会えば会うほど、知れば知るほど、私はE君に惹かれた。
婚活を始めてから、こんなに惹かれたのは初めてだ。

E君と付き合えるなら、私を彼を手放せるのに。
きっときっと、大丈夫なのに。

 
そう思っても
E君とは一向に距離は縮まらなかった。
私に気がないことは伝わった。

E君は優しく穏やかで誠実で
お洒落で落ち着いた雰囲気で
価値観や考え方もいちいち素敵で
私からしたら、めちゃくちゃいい男だ。

 
だけど、E君の目に、私はうつっていない。

 

一向に縮まらない距離に空しくなった。

メールは私から送ってばかりだし
合コン含めて三回会ったにも関わらず
手応えはまるでなかった。

 
 
そんな時に彼氏はガンガンメールをしてきてくれて
電話もしてくれて
デートをしてくれた。

沼は深くなる一方だった。

誰か私を強引にここから奪ってほしいのに
私には浮気性の人しかそばにいてくれない。

 
 
浮気性の人というのは、基本的にマメで女心に詳しい。
掛け持ちデートも平気で行う。

 
ある日、彼の携帯電話を見たら、また浮気の証拠が見つかった。

 
私はまたも絶望に突き落とされた。
彼の周りには何人女性がいるか分からないし、彼女だと胸を張ることもできなかった。
仮に私が本当に彼女だとしても 
女性が途切れない以上
彼女として何の価値があるのかさえ分からない。

問いつめても嘘だらけ。
携帯電話を見たのがバレたら、「人の個人情報を見た最低な女」呼ばわり。

 
浮気を許す度胸も、別れる勇気もなく
好きな気持ちと執着心ばかりな私は
彼とその日のデートが終わった後、一気に泣き崩れた。

そしてAちゃんに電話をした。

 
私「また浮気してた…。私とあれだけ連絡したり会っていても、やっぱり浮気してた。365日24時間一緒にいない限り、アイツは必ず誰かと浮気してる。」

 
A「あの人は病気だよ。浮気性は一生治らない。」

 
私「分かってる。あの人は魔性だよ。関わった女性をみんな狂わせて、不幸にする。」

 
A「ともかが手を放すしか道はないよ。あの人は絶対変わらない。人を愛することができない憐れな人なんだよ。」

 
私「分かってる。いくら女心が分かって、女性を喜ばせる術を知っていても、たくさんの女性をないがしろにするのは罪深い。

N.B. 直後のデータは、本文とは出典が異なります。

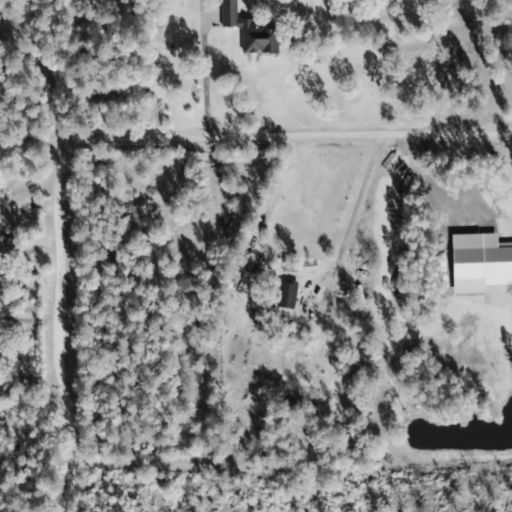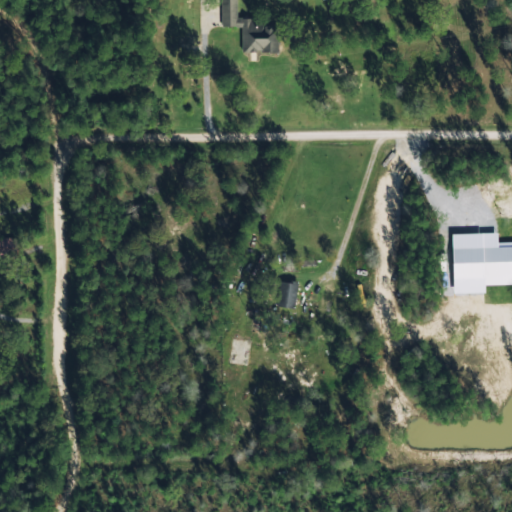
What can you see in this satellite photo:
building: (248, 31)
road: (25, 133)
road: (281, 134)
building: (6, 248)
road: (58, 261)
building: (284, 296)
building: (242, 351)
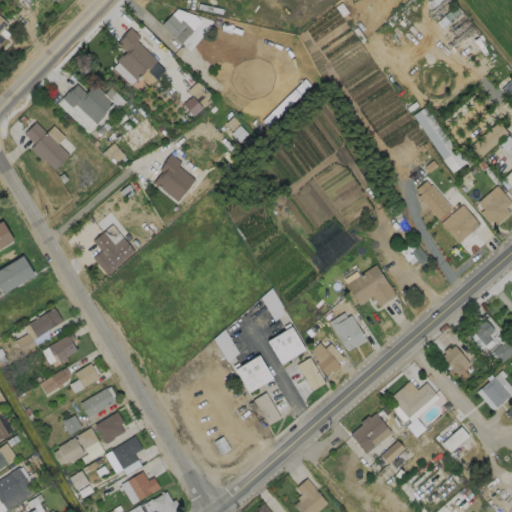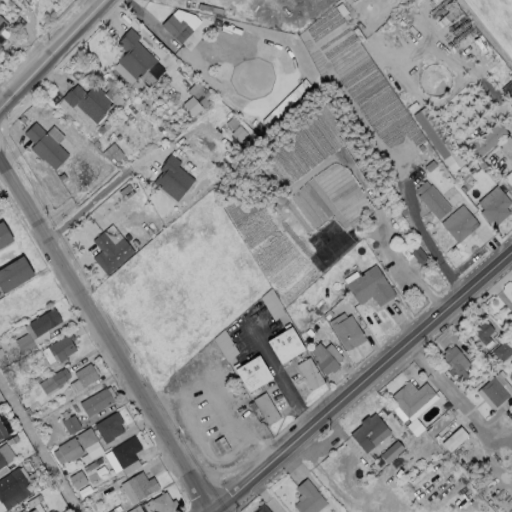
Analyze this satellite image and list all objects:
building: (179, 24)
building: (176, 28)
building: (2, 30)
building: (4, 31)
road: (51, 47)
building: (133, 55)
building: (132, 57)
building: (507, 89)
building: (507, 89)
building: (197, 97)
building: (92, 100)
building: (88, 105)
building: (438, 138)
building: (438, 139)
building: (487, 139)
building: (488, 139)
building: (46, 144)
building: (44, 146)
building: (177, 174)
building: (172, 178)
building: (508, 179)
building: (511, 185)
road: (100, 193)
building: (432, 198)
building: (493, 205)
building: (494, 205)
building: (458, 223)
building: (459, 223)
building: (4, 235)
building: (4, 236)
building: (110, 249)
building: (109, 252)
building: (412, 252)
building: (412, 253)
building: (14, 273)
building: (13, 275)
building: (370, 286)
building: (369, 287)
building: (43, 322)
building: (37, 329)
building: (346, 330)
building: (346, 331)
building: (482, 332)
road: (104, 333)
building: (491, 341)
building: (285, 344)
building: (285, 345)
building: (61, 347)
building: (58, 349)
building: (503, 349)
building: (324, 356)
building: (454, 358)
building: (453, 359)
building: (323, 360)
building: (510, 362)
building: (252, 373)
building: (309, 373)
building: (310, 373)
building: (85, 374)
building: (253, 374)
building: (83, 377)
road: (280, 377)
building: (54, 380)
building: (53, 381)
road: (363, 384)
building: (495, 390)
building: (494, 392)
building: (410, 397)
building: (413, 399)
building: (98, 400)
building: (95, 402)
building: (265, 408)
building: (266, 408)
building: (71, 424)
building: (108, 427)
building: (109, 427)
building: (2, 431)
building: (2, 432)
building: (368, 432)
building: (369, 432)
building: (85, 437)
building: (454, 438)
building: (73, 446)
building: (93, 449)
building: (68, 450)
building: (391, 451)
building: (125, 452)
building: (4, 454)
building: (5, 454)
building: (123, 455)
building: (77, 479)
building: (11, 483)
building: (140, 485)
building: (138, 486)
building: (13, 488)
building: (308, 497)
building: (307, 498)
building: (161, 504)
building: (163, 504)
building: (261, 508)
building: (34, 509)
building: (135, 509)
building: (261, 509)
building: (33, 510)
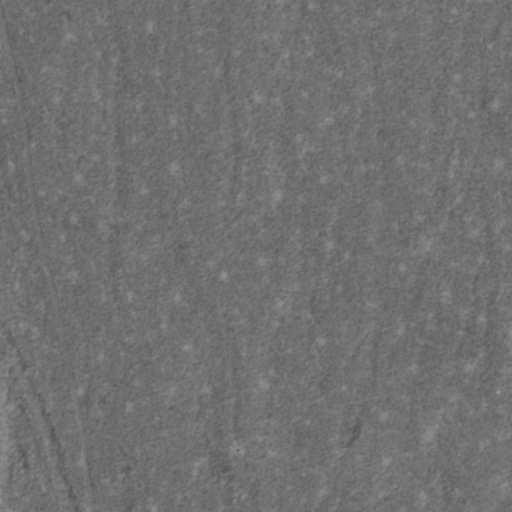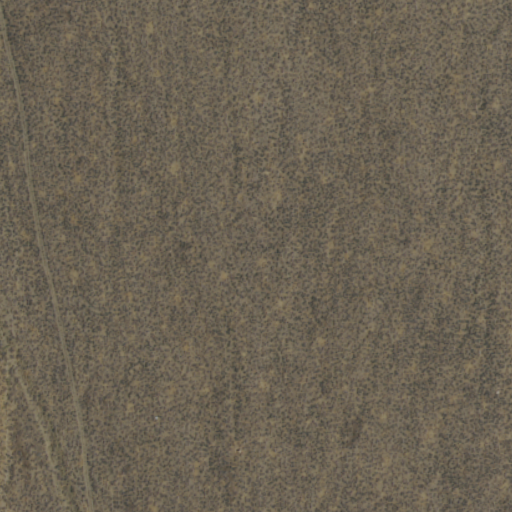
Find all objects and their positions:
road: (49, 257)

分かっているのに、まだ嫌いになれない。嫌いになれない私が嫌い。最低としか思えない。」

 
A「恋は惚れた方が負けだよね。」

 
私「E君と付き合えたら、こんな思いしないのに。好きになった人は私を好きにならない。」

 
A「もうこの際さぁ………告白しちゃえば?」

 
私「E君に!?」

 
A「うん。
確かに見ているとE君は今はともかのこと好きじゃないかもしれないけど、E君は感情分かりにくいタイプだから、実際は分からないところもある。

告白をきっかけに異性として見てくれるかもしれない。
もしかしたら、前向きに付き合ってくれるかもしれない。とりあえず、デートしてくれるかもしれない。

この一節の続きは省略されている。